その絵柄を見ただけで、誰だか見当がついた。
〝鬼灯いるか様から、素敵なアイコンをいただきました〟
等身の低い、ポップでコミカルなキャラクターを得意とした絵師だ。NaNaNaNaと他何人かでやったお絵かきチャットで、少しだけ交流したことがある。速筆で画力も高かったが、通話中にとにかく喋りまくるし、最初からタメ口で話しかけてきたものだから、あまり好い印象を抱かなかった。
そういった経緯もあってか、まるで――盗られたような気持ちがした。
麗音は、しろももの、何でもないのに。
あの日――麗音からフォローされていることに気が付いた日から、ずっと同じだったアイコン。どんな人かは知らないけれど、麗音と言えば最初に思い浮かべていた姿。
それも誰かが手がけたものではあったのだろうが、今度は違った。
次のアイコンは、夕葉が――しろももが描いたものになるのだと、いつの間にか、勝手に思いはじめてすらいた。
〝これからも時々描かせてもらえたら〟なんて、言うつもりだった。
けれど、先を越されてしまった。迷っている間にチャンスは消えてしまった。今から麗音に絵を描いても、それがアイコンに採用されることはないだろう。
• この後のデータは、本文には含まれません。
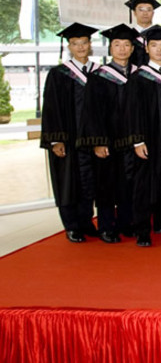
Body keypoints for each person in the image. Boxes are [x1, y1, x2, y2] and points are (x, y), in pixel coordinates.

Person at [79, 24, 139, 243]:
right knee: (106, 184)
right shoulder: (99, 77)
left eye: (126, 45)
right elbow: (91, 113)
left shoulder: (138, 75)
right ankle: (106, 226)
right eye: (117, 45)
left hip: (132, 140)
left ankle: (127, 222)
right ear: (110, 48)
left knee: (129, 183)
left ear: (132, 49)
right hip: (109, 141)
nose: (122, 49)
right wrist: (98, 142)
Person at [40, 22, 99, 243]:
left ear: (90, 45)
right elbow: (51, 108)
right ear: (69, 47)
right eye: (76, 44)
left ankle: (86, 221)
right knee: (68, 182)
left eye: (84, 43)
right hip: (68, 138)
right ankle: (71, 226)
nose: (81, 47)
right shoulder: (59, 74)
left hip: (92, 139)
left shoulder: (98, 73)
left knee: (89, 182)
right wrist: (55, 140)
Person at [125, 26, 161, 247]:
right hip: (148, 139)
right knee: (145, 183)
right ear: (147, 48)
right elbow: (133, 111)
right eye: (154, 46)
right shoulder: (138, 77)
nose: (159, 50)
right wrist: (138, 140)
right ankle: (142, 229)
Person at [125, 0, 161, 67]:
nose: (145, 13)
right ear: (134, 13)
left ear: (153, 13)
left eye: (149, 10)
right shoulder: (127, 36)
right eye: (141, 10)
身勝手な失意で、彼への想いが立ち消えそうになった矢先、新しい【歌ってみた】が上がったと呟かれた。
指先は自然とサムネイルに吸われていた。
『それでも、君と。』
PVのイラストを手がけているのは、鬼灯いるかではなく、初めて目にする人だった。
イントロなしに入ってくる麗音の声。
ずっと遠くへ、小さくなっていく少女に伸ばされる手。
数小節後の「それでも」という囁きは、あたかも夕葉に向けられたもののようにさえ聞こえた。
PVを通じて少女の顔は描かれず、少年の憂いを帯びた表情だけが続く。麗音の声からは、本当にその少女を知っているような悲痛さが感じられる。
少年が意を決して席を立てば、モノクロの回想の中で、花瓶が割れる。
現実に戻れば、少女の席は空になっていた。
歩道橋の上。向かいのホーム。雑踏ですれ違って振り返っても、いつも彼女は刹那の内に消えている。
セピア色の指切りの直後、「――約束だよ」という文字だけが僅かな間だけ映る。本当に微かな麗音の言葉は、少年が信じる最後のよすがなのかもしれない。
どれだけ走っても追いつくことのできない真っ白な世界の中で、それでも少年は走る。
「何度も浮かんだ 諦め」
行く手を阻む〝諦めろ〟〝忘れてるって〟〝昔の話だろ〟の文字を振り払う。破り捨てる。押しのける。
いつの間にか、夕葉は画面の向こうの少年を応援していた。負けるな。折れるな。絶対彼女の所にまで追いつくんだよ。
「君との明日を 掴んでみせる」
気が付けば、視界は潤んでいた。
胸の奥がジンジンと灼けていた。
(この絵は、彼の何にもならなくても)
そうだ。どうしてこれが、たった一枚だと思い込んでいたのだろう。
次の線は、思い通りのものが一度で引けた。ひたむきさが見える眼に、遠く未来まで届かせる歌声を奏でる喉元。
拡大と縮小を繰り返して、バランスの崩れや細かな違和感を小刻みに確かめる。
筆が進まないせいで時間がかかるはずだった絵は、満足を何乗にも重ねて仕上げていきたいという、これから無数に描くことになる、最初の一枚に変わっていた。
彼もきっと、歌に対してそうに違いない。
だから、麗音と向き合うのに相応しい絵師のあり方は、そうあるべきだに感じた。
届けたいものがある。受け取って欲しい気持ちがある。
一度でダメなら、二度でも、三度だって。